Task statement:
Find the line with "M113,1305L138,1309L137,1312L111,1321Z" and the line with "M863,1426L911,1417L1047,1420L1152,1403" in the entries below; output exactly those two lines, every line between them, and no others.

Data to use:
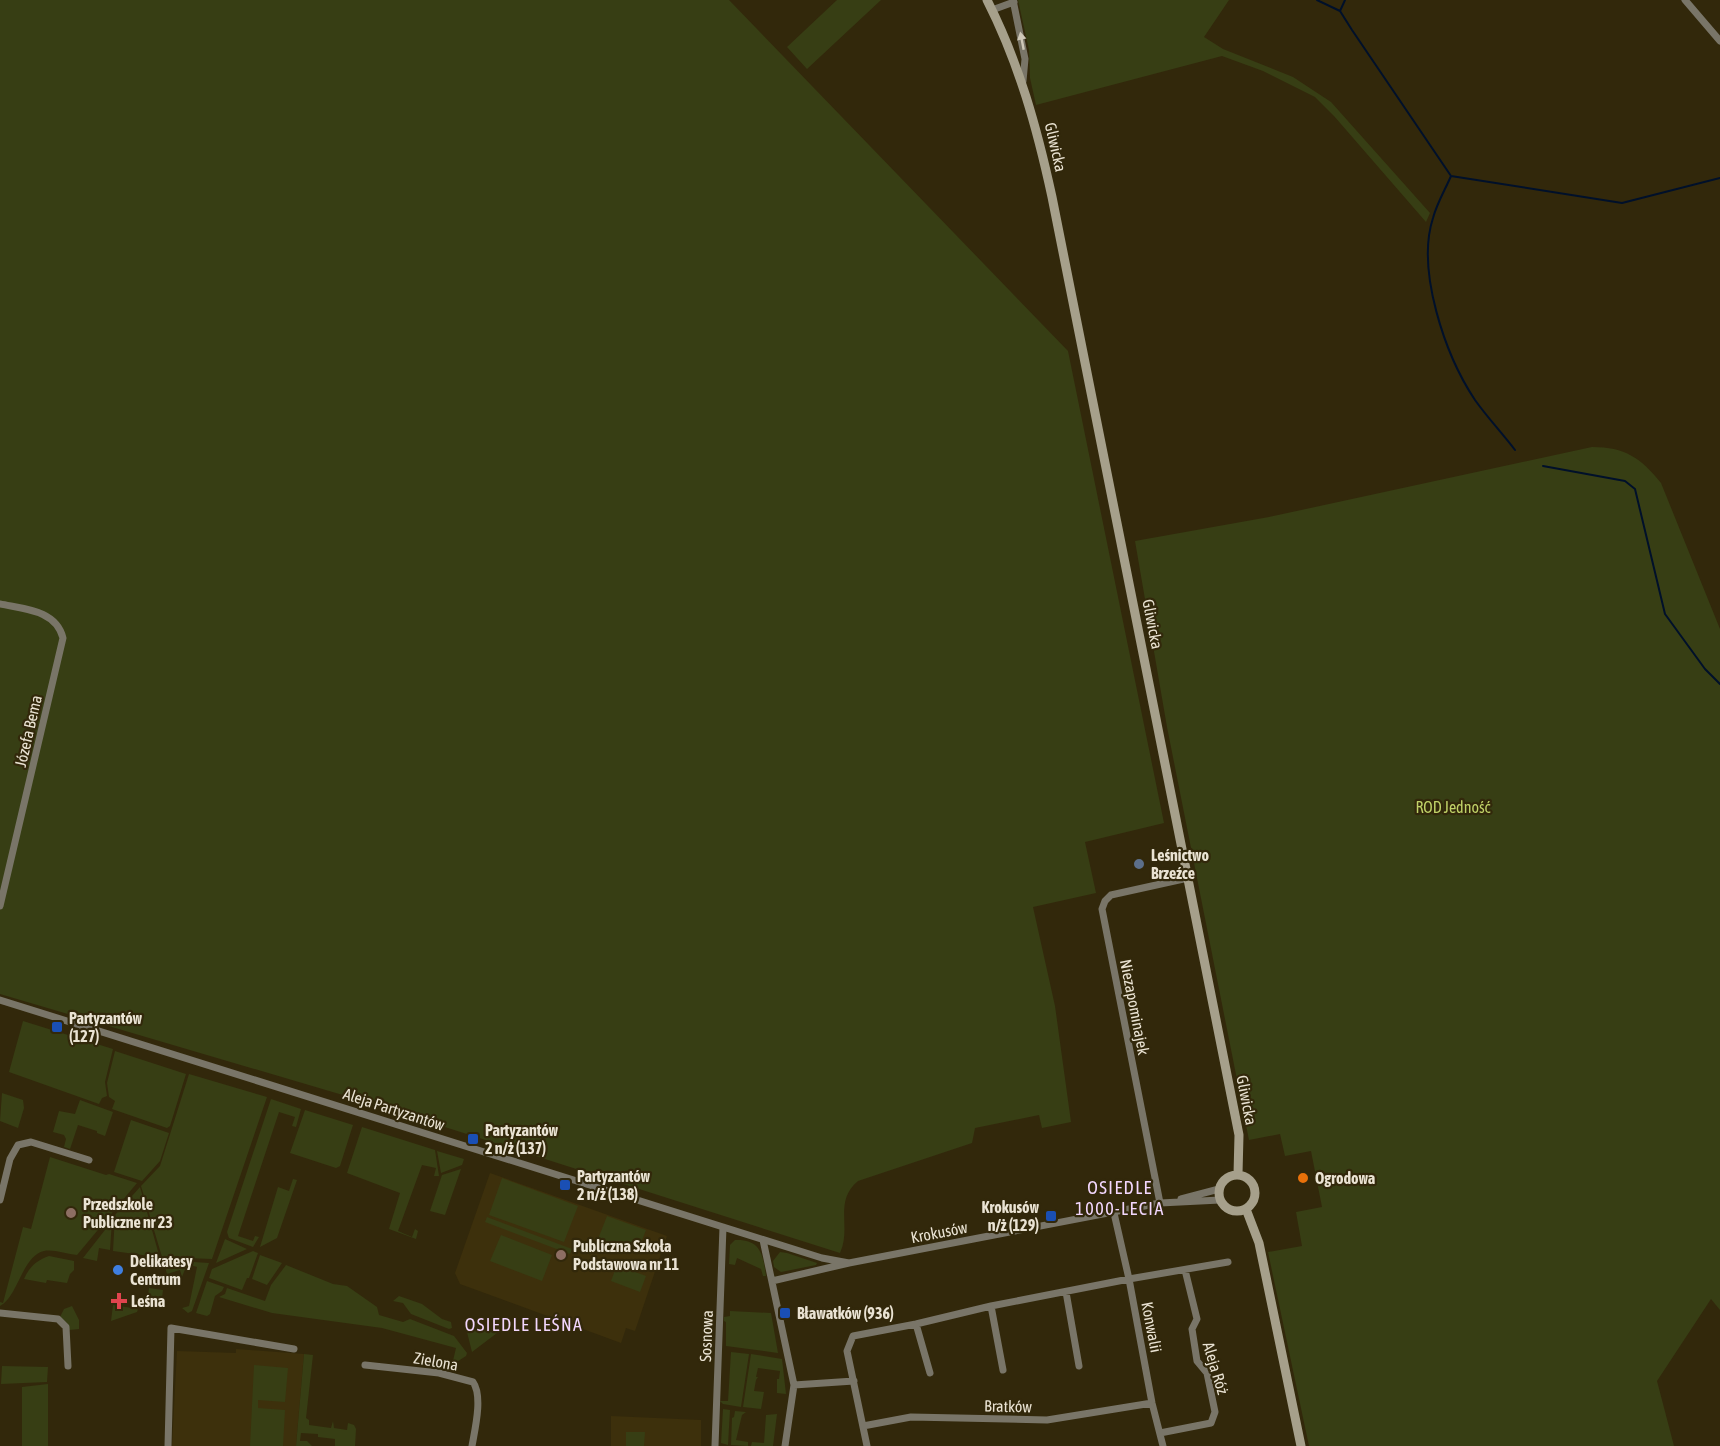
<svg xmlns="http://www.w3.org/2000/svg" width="1720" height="1446" font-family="'Asap Condensed',sans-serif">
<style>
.built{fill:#3d300c}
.green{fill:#373e14}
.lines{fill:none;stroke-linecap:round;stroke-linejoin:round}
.stream{stroke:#00102a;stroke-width:2}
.minor{stroke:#797568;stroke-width:7}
.secondary{stroke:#a6a08b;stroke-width:9}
.oneway{fill:#cec8b8}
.service-dot{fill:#5c6f8a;stroke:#32280b;stroke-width:2}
.transit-dot{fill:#1a4fb4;stroke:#32280b;stroke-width:2}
.food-dot{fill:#e8710a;stroke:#32280b;stroke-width:2}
.education-dot{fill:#8d6e63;stroke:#32280b;stroke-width:2}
.shop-dot{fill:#3f7fe0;stroke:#32280b;stroke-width:2}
.health-dot{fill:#e0444e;stroke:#32280b;stroke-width:2}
.labels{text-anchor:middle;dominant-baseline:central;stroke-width:4.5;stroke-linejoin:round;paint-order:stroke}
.street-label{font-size:16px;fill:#eae3d3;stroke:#32280b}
.park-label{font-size:16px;fill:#c0d268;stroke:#32280b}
.poi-label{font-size:16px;font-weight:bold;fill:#eae3d3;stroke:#32280b;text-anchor:start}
.neighbourhood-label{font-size:18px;letter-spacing:1.5px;fill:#f3d7fe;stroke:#32280b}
</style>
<rect width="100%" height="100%" fill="#32280b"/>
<path class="built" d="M490,1173L667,1236L635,1331L626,1328L621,1343L460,1284L455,1273Z
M236,1349L304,1354L296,1446H172L177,1351L236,1353Z
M611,1416L701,1420V1446H611Z"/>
<path class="green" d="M0,0H729L1068,351L1164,823L1085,842L1096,893L1033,907L1055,1006L1071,1122L1042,1128L1039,1115L975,1128L972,1143L858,1181C833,1202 852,1227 840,1253L363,1101L0,994Z
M837,0H881L807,69L787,47Z
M1018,0H1229L1204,37L1223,49L1293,77L1331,102L1430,213L1426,222L1334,116L1315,97L1263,71L1222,56L1036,105L1030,78L1029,50Z
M1592,447C1625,447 1641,458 1661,483L1720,629V1310L1711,1299L1657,1381L1674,1446H1309L1268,1252L1302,1246L1296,1212L1322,1207L1311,1151L1285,1156L1280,1134L1249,1140L1167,727L1135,541L1269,517Z
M23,1021L113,1049L105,1082L107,1096L102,1098L99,1104L9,1072Z
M115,1051L186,1074L170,1126L167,1128L112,1109L115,1101L109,1097L107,1083Z
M189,1074L267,1097L212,1259L162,1257L141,1186L160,1166Z
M2,1093L23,1100L24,1108L18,1128L0,1121Z
M271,1099L301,1109L296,1127L292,1126L295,1117L279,1112L238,1236L253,1241L255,1236L259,1237L253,1247L229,1238L227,1232Z
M80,1100L113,1112L105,1136L97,1133V1131L78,1125L70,1149L64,1147L66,1139L64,1135L53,1132L59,1111L75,1114Z
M305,1110L353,1125L340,1166L336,1168L290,1153Z
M131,1120L169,1133L160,1161L142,1181L114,1172Z
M362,1127L435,1150L439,1176H434L436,1168L422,1165L398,1231L412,1237L415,1229L418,1231L416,1239L389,1229L400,1193L347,1173Z
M437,1151L464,1159L462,1165L441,1173Z
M50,1157L106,1175L109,1174L137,1183L77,1255C67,1254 53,1249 44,1251C22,1256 18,1297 0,1306V1302L3,1303L23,1227L31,1229Z
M461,1169L445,1215L430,1211L442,1175Z
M502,1178L578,1206L564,1242L489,1215Z
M293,1179L297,1180L277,1238L260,1247L278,1187L289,1191Z
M140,1187L159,1255L157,1257L113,1251L115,1215Z
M607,1216L646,1230L637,1253L598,1239Z
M487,1217L572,1249L570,1254L485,1222Z
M112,1221L110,1250L99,1248L97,1261L83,1258Z
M501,1235L552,1255L542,1281L490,1261Z
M225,1239L247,1249L216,1263Z
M735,1240C761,1239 763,1255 766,1276H763L761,1269L737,1258L735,1265L729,1264L730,1245Z
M253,1251L258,1253L249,1278H247L242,1290L209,1278L212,1269Z
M780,1252L787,1253L817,1263L816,1265L781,1272L774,1267L773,1261Z
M260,1255L282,1263L267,1285L252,1279Z
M49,1256L74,1261V1270L70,1274L67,1283L47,1280L46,1283L24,1279C29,1267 37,1260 49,1256Z
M163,1260L209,1263L192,1311L188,1313L182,1308L189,1306L197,1267L187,1264L182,1277L180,1270L167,1274Z
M286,1265L333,1284L347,1286L377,1307L379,1315L403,1322L410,1319L454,1336L467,1353L466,1356L452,1365L456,1348L382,1328L272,1313L219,1297L225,1294L227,1288L265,1301L271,1285Z
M617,1265L646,1276L640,1292L611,1281Z
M207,1281L224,1287L222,1291L215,1296L210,1314L207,1316L196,1313Z
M149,1288L163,1290L161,1306L147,1304Z
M399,1296L422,1304L442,1319L451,1322L452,1328L449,1329L411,1314L403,1303L393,1301Z
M113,1305L138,1309L137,1312L111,1321Z
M72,1306L79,1320V1329L69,1330L67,1323L60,1317L64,1309Z
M730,1311L771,1313L778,1353L726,1346V1322L724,1321V1317L730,1316Z
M466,1328L497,1333L472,1352Z
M731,1352L749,1354L741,1407L723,1404L720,1401H728Z
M304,1354L313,1355L306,1418L309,1420V1425L331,1428L333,1421L334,1428L347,1430L348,1423L354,1425L356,1429L355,1446H335V1439L318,1437V1434L301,1433L300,1441H307L312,1446H296Z
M751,1354L782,1359L786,1394L777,1393V1379H779L780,1371L758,1368L756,1377H758L756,1380L754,1391L764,1392L761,1409L743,1407Z
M254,1365L288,1368L285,1402L258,1400V1408L285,1410L283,1446H250Z
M2,1366L48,1367L47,1382L1,1384Z
M48,1384V1446H22V1387Z
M723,1409L730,1410L728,1445L721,1443Z
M735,1411L746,1412L742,1415L736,1440L748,1442V1446L731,1445L732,1418L734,1417Z
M777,1414L773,1446H751L752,1442L764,1443L766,1415Z
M626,1432H645L644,1446H626Z"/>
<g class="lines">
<path class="stream" d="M1317,0L1340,11
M1345,0L1340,11L1352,30L1451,176L1622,203L1720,178
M1451,176C1445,190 1437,203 1433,218C1416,270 1445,355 1475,400C1487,417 1502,433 1515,450
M1543,466L1625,481L1635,489L1665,614L1705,669L1720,684"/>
<path class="minor" d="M1013,0L1025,59L1023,81
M1685,0L1720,41
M992,10L1014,2
M0,604C24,609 56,610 63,638L0,906
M0,1000L822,1258L849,1263
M1181,1199L1219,1189
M0,1200L10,1159L18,1145L31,1142L89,1160
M1160,1203L1102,909L1105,901L1111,895L1188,878
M1114,1213L1129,1279L1152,1403L1163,1446
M763,1240L794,1385L785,1446
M772,1281L849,1263L1160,1203L1220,1200
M1066,1292L1079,1366
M991,1306L1003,1370
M0,1313L58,1319L66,1327L68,1366
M916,1324L930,1373
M365,1365L439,1373L473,1382C483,1396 475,1429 472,1446
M794,1385L854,1381
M863,1426L911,1417L1047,1420L1152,1403
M1160,1433L1211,1423L1215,1412L1207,1373L1197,1361L1192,1329L1197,1319L1185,1270
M168,1446L171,1328L294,1349
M715,1446L723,1227
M867,1446L847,1351L853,1336L916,1324L991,1306L1129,1279L1228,1262"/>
<path class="secondary" d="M987,0C1019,63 1037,128 1052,197L1239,1135L1238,1174
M1219 1193a18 18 0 1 1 36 0a18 18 0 1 1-36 0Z
M1246,1209L1259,1243L1301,1446"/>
</g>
<defs><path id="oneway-solid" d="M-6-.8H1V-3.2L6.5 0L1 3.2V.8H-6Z" transform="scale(1.5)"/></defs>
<use class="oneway" href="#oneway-solid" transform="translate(1022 41) rotate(-101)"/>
<circle class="service-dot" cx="1139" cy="864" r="6"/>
<g class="transit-dot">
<rect x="51" y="1021" width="12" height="12" rx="3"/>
<rect x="467" y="1133" width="12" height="12" rx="3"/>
<rect x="559" y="1179" width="12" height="12" rx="3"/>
<rect x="1045" y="1210" width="12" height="12" rx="3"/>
<rect x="779" y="1307" width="12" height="12" rx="3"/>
</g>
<circle class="food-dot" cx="1303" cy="1178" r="6"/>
<g class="education-dot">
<circle cx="71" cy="1213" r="6"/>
<circle cx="561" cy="1255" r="6"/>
</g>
<circle class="shop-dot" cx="118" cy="1270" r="6"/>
<path class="health-dot" d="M116 1292h6v6h6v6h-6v6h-6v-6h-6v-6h6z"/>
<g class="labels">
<g class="street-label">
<text transform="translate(1056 147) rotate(77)">Gliwicka</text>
<text transform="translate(1153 624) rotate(79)">Gliwicka</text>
<text transform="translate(28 731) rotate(-77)">Józefa Bema</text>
<text transform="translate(1135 1007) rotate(79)">Niezapominajek</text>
<text transform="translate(1247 1100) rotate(79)">Gliwicka</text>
<text transform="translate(394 1109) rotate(18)">Aleja Partyzantów</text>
<text transform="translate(939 1232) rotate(-11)">Krokusów</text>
<text transform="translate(1152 1327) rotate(79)">Konwalii</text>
<text transform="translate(706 1336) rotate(-88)">Sosnowa</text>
<text transform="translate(436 1361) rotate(10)">Zielona</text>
<text transform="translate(1216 1368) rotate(73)">Aleja Róż</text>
<text transform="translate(1008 1406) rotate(1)">Bratków</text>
</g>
<g class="park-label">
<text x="1453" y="807">ROD Jedność</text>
</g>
<g class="poi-label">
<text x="1151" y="855">Leśnictwo<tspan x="1151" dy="18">Brzeźce</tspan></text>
<text x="69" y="1018">Partyzantów<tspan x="69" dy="18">(127)</tspan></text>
<text x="485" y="1130">Partyzantów<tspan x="485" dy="18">2 n/ż (137)</tspan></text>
<text x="577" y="1176">Partyzantów<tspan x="577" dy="18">2 n/ż (138)</tspan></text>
<text x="1315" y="1178">Ogrodowa</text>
<text x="83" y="1204">Przedszkole<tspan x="83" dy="18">Publiczne nr 23</tspan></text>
<text x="1039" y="1207" text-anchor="end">Krokusów<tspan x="1039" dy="18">n/ż (129)</tspan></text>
<text x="573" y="1246">Publiczna Szkoła<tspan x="573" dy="18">Podstawowa nr 11</tspan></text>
<text x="130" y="1261">Delikatesy<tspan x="130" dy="18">Centrum</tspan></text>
<text x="131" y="1301">Leśna</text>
<text x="797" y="1313">Bławatków (936)</text>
</g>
<g class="neighbourhood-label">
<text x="1120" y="1187">OSIEDLE<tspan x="1120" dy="21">1000-LECIA</tspan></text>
<text x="524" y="1324">OSIEDLE LEŚNA</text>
</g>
</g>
</svg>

Answer for this exercise:
M113,1305L138,1309L137,1312L111,1321Z
M72,1306L79,1320V1329L69,1330L67,1323L60,1317L64,1309Z
M730,1311L771,1313L778,1353L726,1346V1322L724,1321V1317L730,1316Z
M466,1328L497,1333L472,1352Z
M731,1352L749,1354L741,1407L723,1404L720,1401H728Z
M304,1354L313,1355L306,1418L309,1420V1425L331,1428L333,1421L334,1428L347,1430L348,1423L354,1425L356,1429L355,1446H335V1439L318,1437V1434L301,1433L300,1441H307L312,1446H296Z
M751,1354L782,1359L786,1394L777,1393V1379H779L780,1371L758,1368L756,1377H758L756,1380L754,1391L764,1392L761,1409L743,1407Z
M254,1365L288,1368L285,1402L258,1400V1408L285,1410L283,1446H250Z
M2,1366L48,1367L47,1382L1,1384Z
M48,1384V1446H22V1387Z
M723,1409L730,1410L728,1445L721,1443Z
M735,1411L746,1412L742,1415L736,1440L748,1442V1446L731,1445L732,1418L734,1417Z
M777,1414L773,1446H751L752,1442L764,1443L766,1415Z
M626,1432H645L644,1446H626Z"/>
<g class="lines">
<path class="stream" d="M1317,0L1340,11
M1345,0L1340,11L1352,30L1451,176L1622,203L1720,178
M1451,176C1445,190 1437,203 1433,218C1416,270 1445,355 1475,400C1487,417 1502,433 1515,450
M1543,466L1625,481L1635,489L1665,614L1705,669L1720,684"/>
<path class="minor" d="M1013,0L1025,59L1023,81
M1685,0L1720,41
M992,10L1014,2
M0,604C24,609 56,610 63,638L0,906
M0,1000L822,1258L849,1263
M1181,1199L1219,1189
M0,1200L10,1159L18,1145L31,1142L89,1160
M1160,1203L1102,909L1105,901L1111,895L1188,878
M1114,1213L1129,1279L1152,1403L1163,1446
M763,1240L794,1385L785,1446
M772,1281L849,1263L1160,1203L1220,1200
M1066,1292L1079,1366
M991,1306L1003,1370
M0,1313L58,1319L66,1327L68,1366
M916,1324L930,1373
M365,1365L439,1373L473,1382C483,1396 475,1429 472,1446
M794,1385L854,1381
M863,1426L911,1417L1047,1420L1152,1403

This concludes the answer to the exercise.